I then left politics and developed a Washington-based career as pianist and composer, before coming back to the Tampa Bay to take care of aging parents. I had just finished a Masters in Music Composition, in 2010, when I was introduced to crystal meth. I was 54 years old. Over the next nine years, music composition became impossible, as I dealt with an accelerating binge or episodic pattern of use that had significant health consequences and forced me to give up flying.
In the absence of music composition, I found creative expression in playing piano and in writing. But during addiction treatment I rediscovered art, and through it came to terms with old trauma. This opened the door to a whole new era of creativity that harkened back to those early childhood drawings.
For many months I drew or created collages almost every day. Even now, no week goes by without some form of visual expression. In the beginning I deliberately did not write about my experiences, because I had depended too much on my left-brain strengths of language and linear narration. Shutting that down temporarily seemed to allow, perhaps even to force, a deeper process of healing integration through daily meditation and art.
I can now write and speak freely about addiction. I am grateful for the treatment and counseling that gave me a very good understanding of why I was so vulnerable to addiction. I am also grateful that Buddhist and 12-Step programs allow me to step into a new life of recovery.
My art displays the inner transformation I have seen in myself and others. I am now healthy and able to fly again, and a lot of my collage work is made of images I take from the air.
My art also reflects my studies in music composition, as I use thematic material, either drawn or photographed, and layer and combine it in different ways to create something entirely unexpected.

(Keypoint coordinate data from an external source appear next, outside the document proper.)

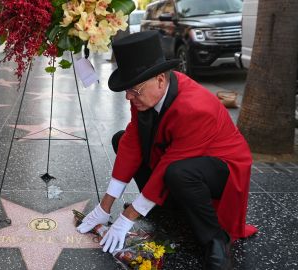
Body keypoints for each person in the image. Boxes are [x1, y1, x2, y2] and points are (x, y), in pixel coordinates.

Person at [77, 31, 258, 269]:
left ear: (160, 80)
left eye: (134, 90)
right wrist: (105, 206)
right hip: (181, 158)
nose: (129, 97)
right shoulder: (142, 96)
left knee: (178, 173)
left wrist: (127, 217)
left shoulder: (195, 108)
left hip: (223, 166)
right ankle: (162, 207)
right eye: (127, 91)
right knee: (121, 139)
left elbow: (168, 166)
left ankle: (216, 239)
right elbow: (132, 142)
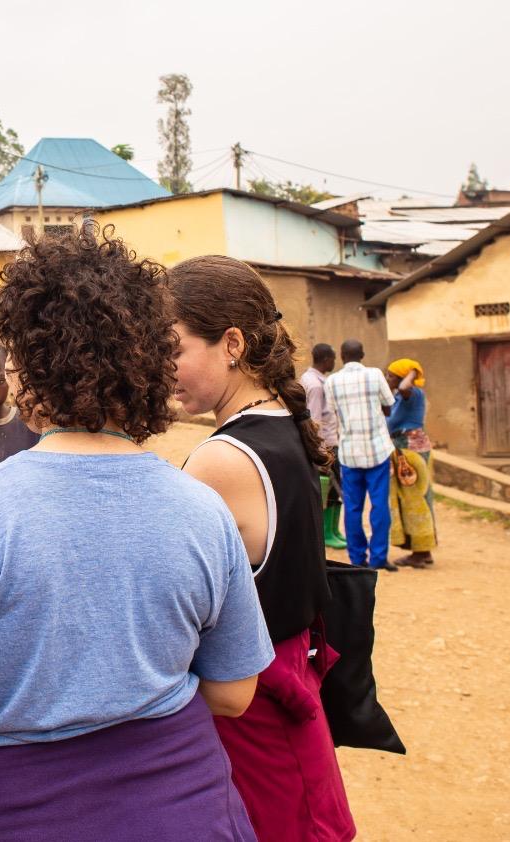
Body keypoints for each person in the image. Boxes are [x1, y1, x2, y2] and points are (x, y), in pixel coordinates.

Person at [0, 228, 271, 841]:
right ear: (147, 362)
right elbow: (234, 693)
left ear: (27, 369)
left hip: (16, 813)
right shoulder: (201, 509)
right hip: (185, 809)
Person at [170, 256, 356, 842]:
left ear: (231, 344)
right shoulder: (277, 425)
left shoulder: (221, 459)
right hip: (287, 686)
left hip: (251, 704)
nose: (160, 367)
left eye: (172, 349)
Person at [325, 339, 396, 572]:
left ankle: (357, 559)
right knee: (379, 505)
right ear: (362, 354)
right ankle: (378, 558)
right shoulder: (375, 375)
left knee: (353, 507)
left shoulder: (331, 381)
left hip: (350, 453)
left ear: (342, 356)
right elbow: (388, 406)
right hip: (377, 450)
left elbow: (335, 410)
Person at [386, 358, 437, 569]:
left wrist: (414, 372)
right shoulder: (399, 396)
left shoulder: (412, 392)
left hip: (412, 448)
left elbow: (406, 385)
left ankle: (421, 551)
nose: (387, 378)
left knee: (415, 498)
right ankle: (421, 550)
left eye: (391, 375)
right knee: (411, 498)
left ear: (401, 378)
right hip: (404, 446)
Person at [301, 343, 346, 550]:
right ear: (326, 359)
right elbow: (315, 420)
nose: (334, 362)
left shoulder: (309, 379)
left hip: (327, 443)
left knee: (334, 488)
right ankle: (327, 532)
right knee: (332, 489)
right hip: (326, 444)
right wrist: (319, 452)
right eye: (333, 358)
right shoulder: (317, 385)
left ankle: (333, 530)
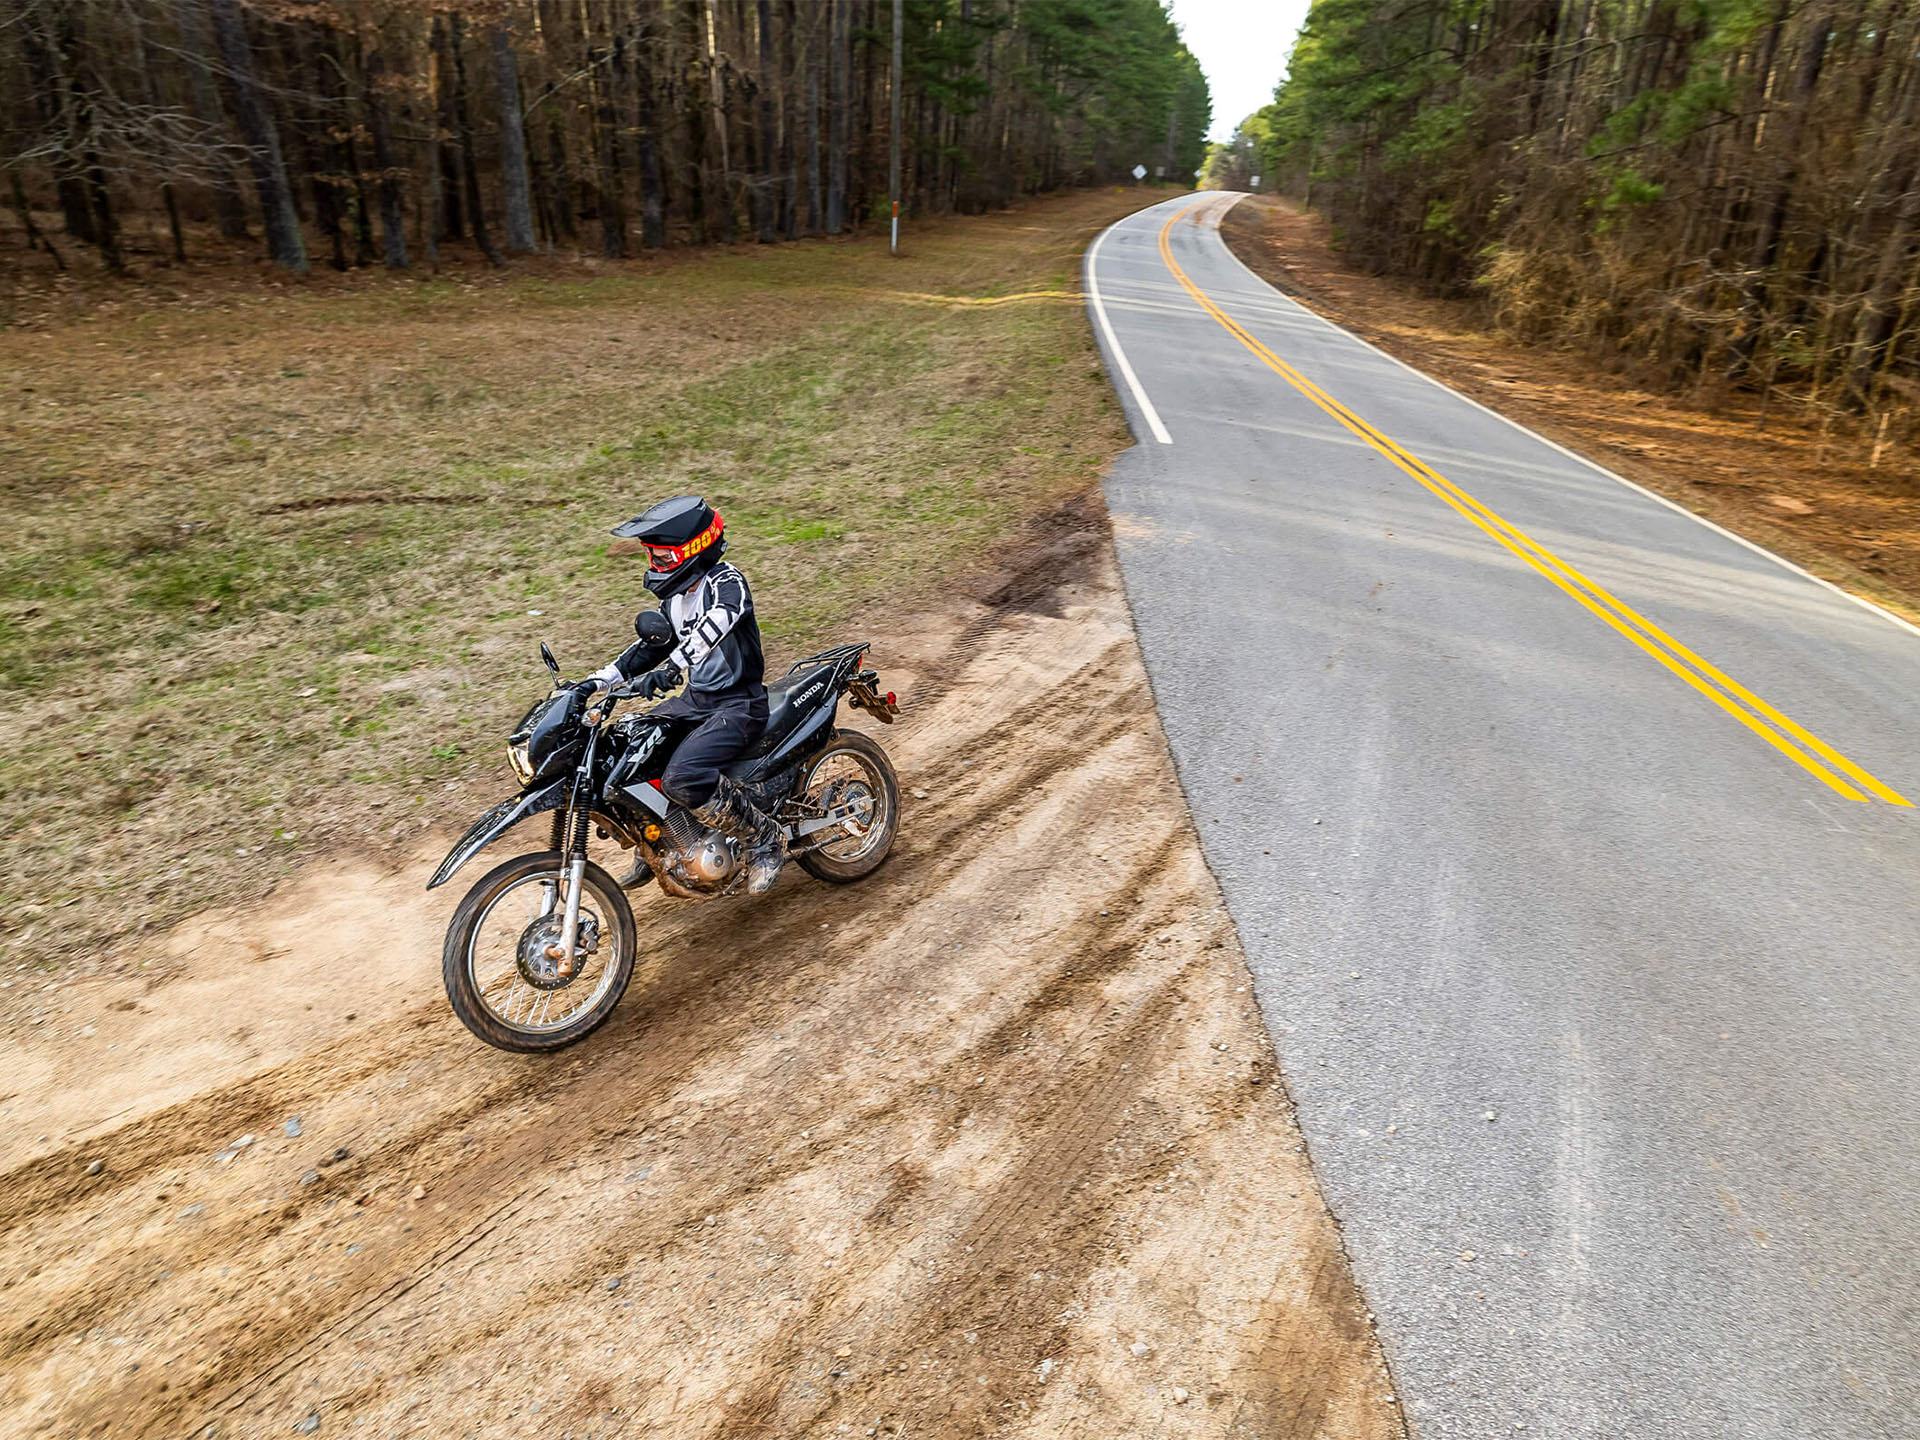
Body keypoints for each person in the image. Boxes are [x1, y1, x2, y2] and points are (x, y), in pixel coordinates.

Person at [585, 495, 786, 894]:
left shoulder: (728, 584)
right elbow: (649, 648)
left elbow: (713, 628)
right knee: (631, 751)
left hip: (739, 704)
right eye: (652, 558)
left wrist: (673, 667)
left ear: (691, 551)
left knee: (684, 776)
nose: (654, 566)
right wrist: (595, 682)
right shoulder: (673, 598)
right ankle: (657, 843)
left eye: (661, 557)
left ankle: (764, 839)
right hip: (697, 701)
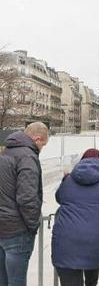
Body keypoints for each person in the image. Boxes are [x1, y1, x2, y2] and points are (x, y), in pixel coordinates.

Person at [51, 148, 99, 286]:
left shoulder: (69, 181)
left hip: (66, 240)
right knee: (92, 269)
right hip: (97, 240)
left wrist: (65, 179)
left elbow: (59, 198)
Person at [0, 122, 49, 286]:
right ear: (37, 139)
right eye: (43, 144)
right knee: (16, 281)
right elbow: (27, 198)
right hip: (17, 230)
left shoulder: (5, 152)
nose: (42, 148)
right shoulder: (27, 157)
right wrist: (33, 224)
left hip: (2, 226)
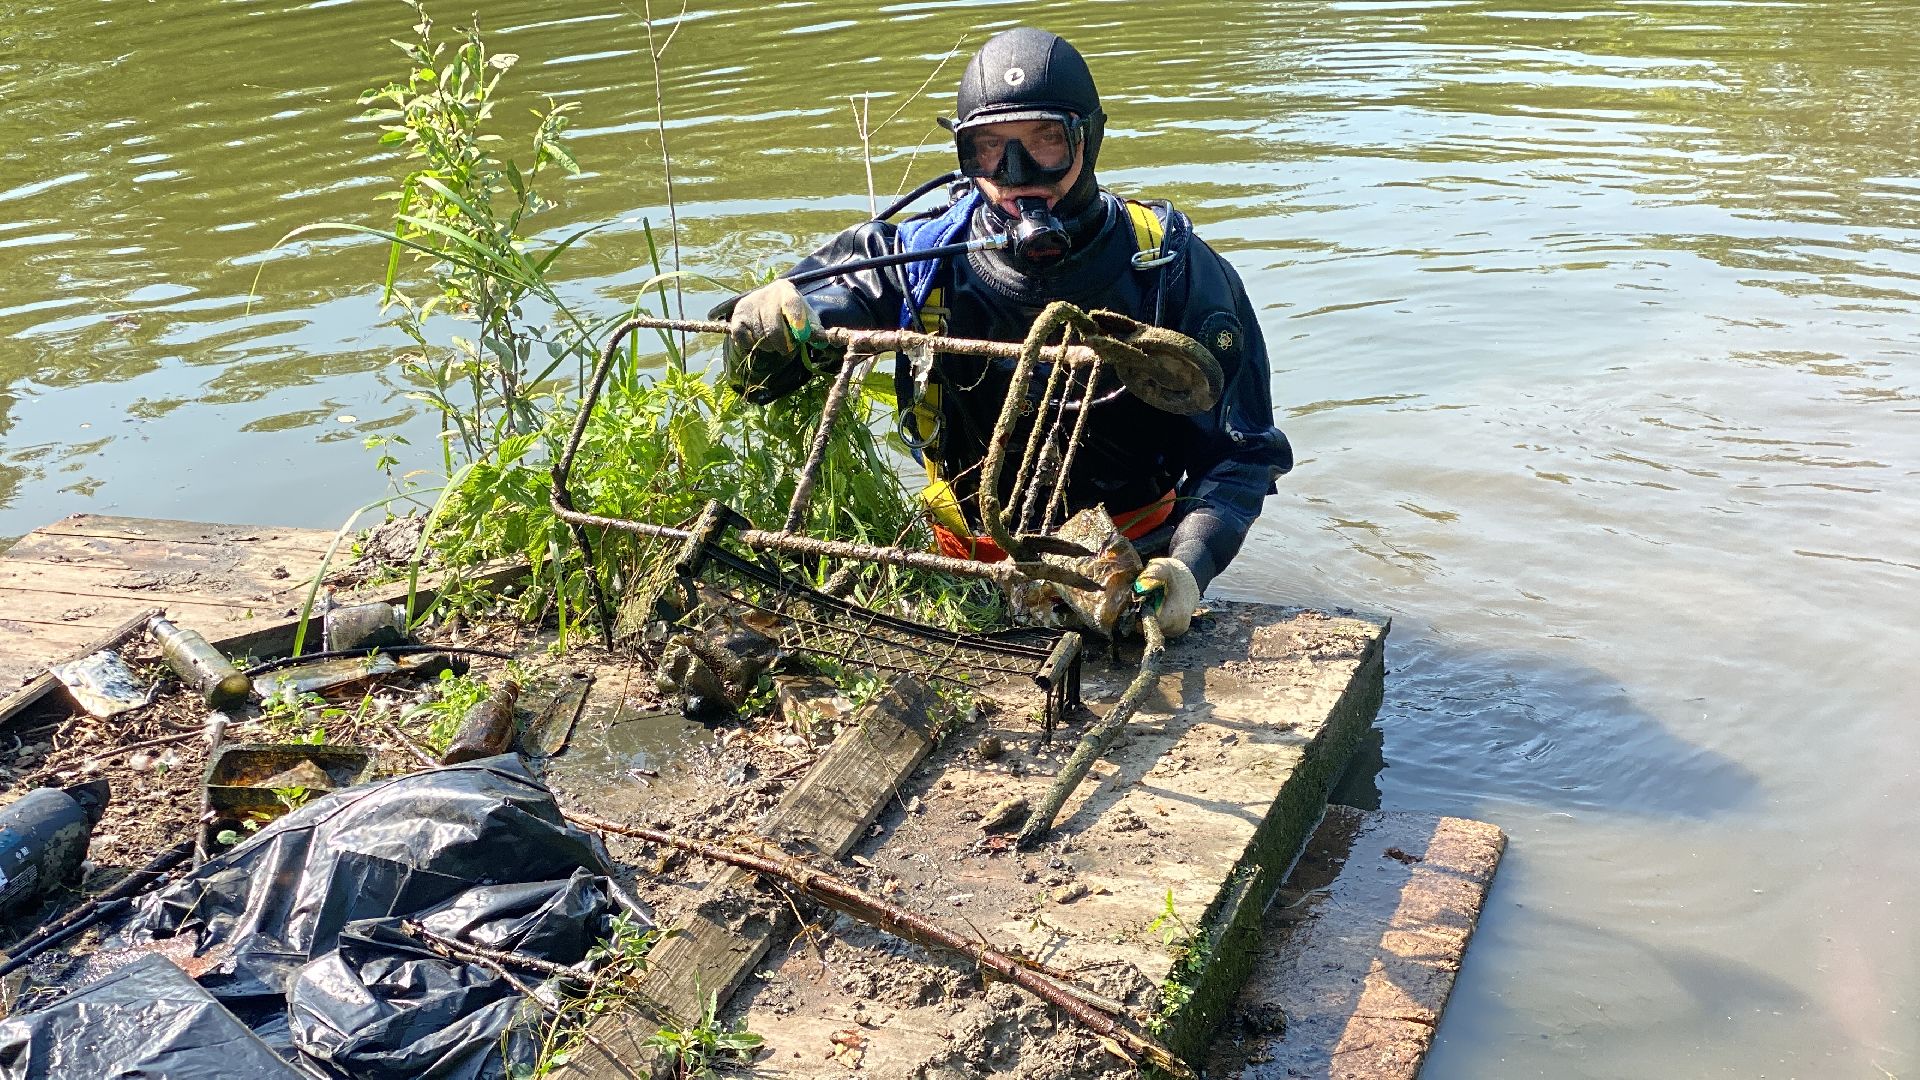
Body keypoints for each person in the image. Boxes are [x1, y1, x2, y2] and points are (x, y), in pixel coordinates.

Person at [722, 27, 1291, 637]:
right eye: (988, 149)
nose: (1016, 173)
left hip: (1128, 570)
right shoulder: (919, 258)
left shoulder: (1171, 270)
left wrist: (1187, 567)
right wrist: (769, 326)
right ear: (964, 154)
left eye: (1045, 142)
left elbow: (1243, 454)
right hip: (963, 564)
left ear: (1088, 139)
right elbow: (761, 382)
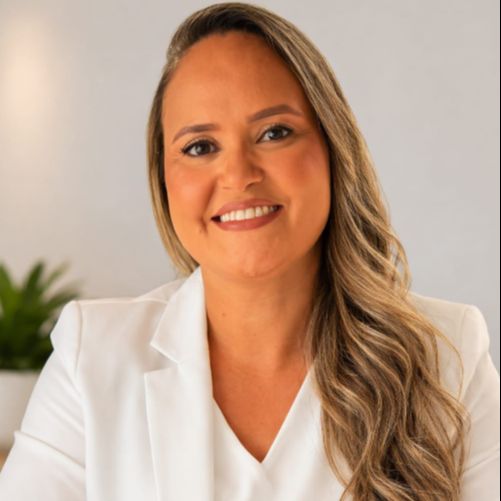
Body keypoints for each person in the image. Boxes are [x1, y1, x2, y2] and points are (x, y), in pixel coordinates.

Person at [0, 3, 499, 500]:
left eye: (274, 133)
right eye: (200, 146)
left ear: (333, 149)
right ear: (164, 179)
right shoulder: (93, 357)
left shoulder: (449, 356)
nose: (239, 175)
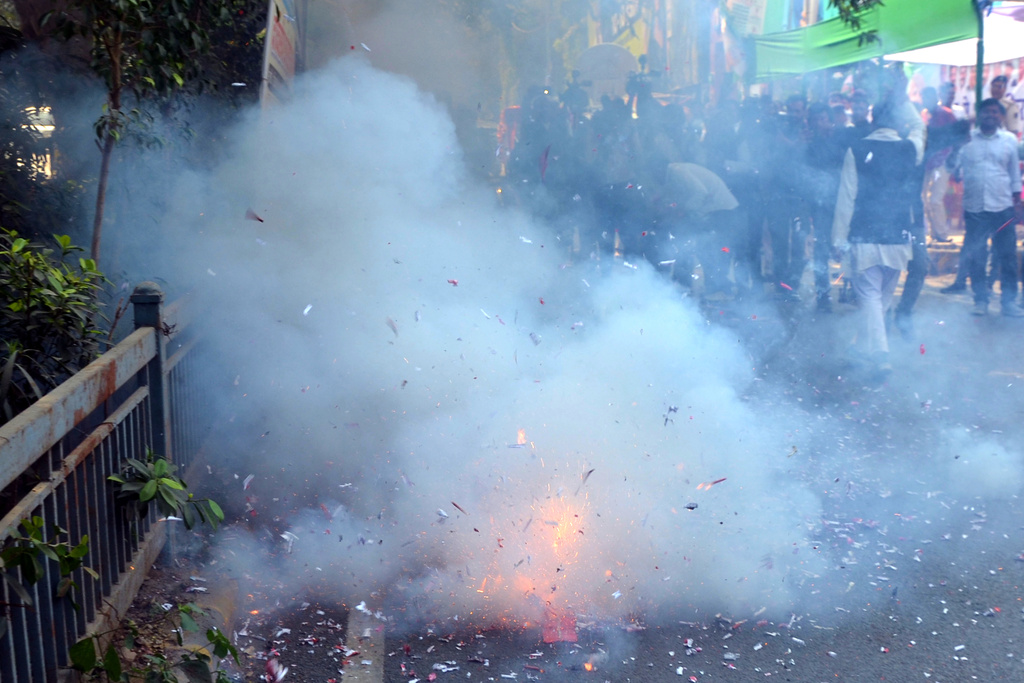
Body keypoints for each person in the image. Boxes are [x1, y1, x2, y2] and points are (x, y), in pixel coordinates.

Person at [832, 100, 917, 376]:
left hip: (865, 236)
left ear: (873, 120)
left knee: (870, 298)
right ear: (899, 121)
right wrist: (904, 98)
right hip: (899, 237)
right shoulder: (910, 149)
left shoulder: (856, 149)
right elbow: (920, 128)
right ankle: (860, 347)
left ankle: (881, 355)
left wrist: (838, 239)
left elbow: (847, 197)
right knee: (880, 300)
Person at [955, 97, 1024, 317]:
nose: (990, 115)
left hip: (1003, 206)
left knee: (1007, 256)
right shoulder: (967, 140)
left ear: (1001, 116)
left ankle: (1008, 303)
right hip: (975, 208)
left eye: (995, 112)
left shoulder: (1009, 140)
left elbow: (1014, 174)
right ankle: (980, 300)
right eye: (986, 111)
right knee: (977, 256)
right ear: (979, 115)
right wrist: (956, 146)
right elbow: (954, 170)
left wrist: (1017, 202)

I have returned to music composition, primarily through jazz piano improvisations, although I am occasionally inspired to formally compose as well.
Writing has been a constant over my lifetime, and I hope my writing will resonate and be interesting and helpful to others.
Recovery for me is recognizing and letting go of old patterns of behavior and embracing a higher version of myself. There is freedom in letting the mud settle, in seeing more clearly, in becoming a better person each day than I was the day before.
I hope all who suffer the trap of addictive behaviors and substances will find that freedom.